The Institute for Policy Studies, a progressive think tank, finds that the wealth owned by the three men atop the Forbes 400 list — Bill Gates, Jeff Bezos, and Warren Buffett — now equals the wealth owned by the bottom half of the U.S. population, representing 160 million people or 63 million households.

Widening the gap is the number of households with negative wealth; about 19 percent of the population, or nearly one out of every five U.S. households, is now "underwater," the report says. These households either have zero savings, or they owe more than they own. While some may argue that this population includes people with high incomes and high debt loads, the authors state that less than 2 percent of individuals in the bottom-1 percent of the wealth distribution have household incomes greater than $150,000.
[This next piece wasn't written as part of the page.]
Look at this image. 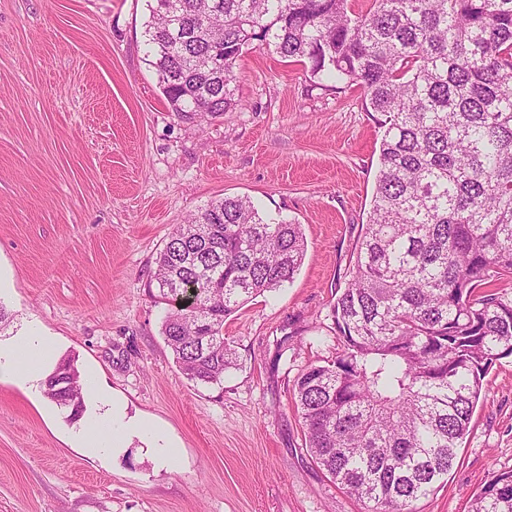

The report's authors used the Federal Reserve’s 2016 Survey of Consumer Finances, and the study shows racial minorities have an especially high likelihood of being underwater. While 30 percent of black households and 27 percent of Latino households have net worths of $0 or less, just 14 percent of white households do.

Meanwhile, America's richest individuals keep getting richer. Gates, Bezos, and Buffett currently count $264 billion in assets between them. The wealth owned by the entirety of the Forbes 400 list is equal to wealth owned by the bottom 64 percent of America, representing 80 million households or 204 million people, the report finds. It's also equivalent to the entire GDP of Great Britain.

The report's authors argue that these figures likely underestimate current levels of wealth concentration in America, given the increasing use of offshore tax havens and legal trusts used to conceal assets. Research from Berkeley economist Gabriel Zucman and others has estimated that households in the top 0.01 percent, with wealth over $45 million, evade 25 to 30 percent of personal income and wealth taxes.

"Our findings show a deeply unbalanced economy," the report's authors write. "The lion’s share of the nation’s wealth remains in a tiny number of hands. No natural phenomena, we need to keep in mind, created this situation. Our current economic imbalances reflect instead unfair economic policies that benefit those at the top at the expense of those at the bottom."

As an example, they cite preferential tax treatment given to capital income compared with wage income.

"Super-investor Warren Buffett has disclosed that he pays an effective tax rate of about 14 percent," they write. "His secretary pays an effective rate over 27 percent. Most of Buffett’s income comes from capital gains. His secretary’s income comes from wages."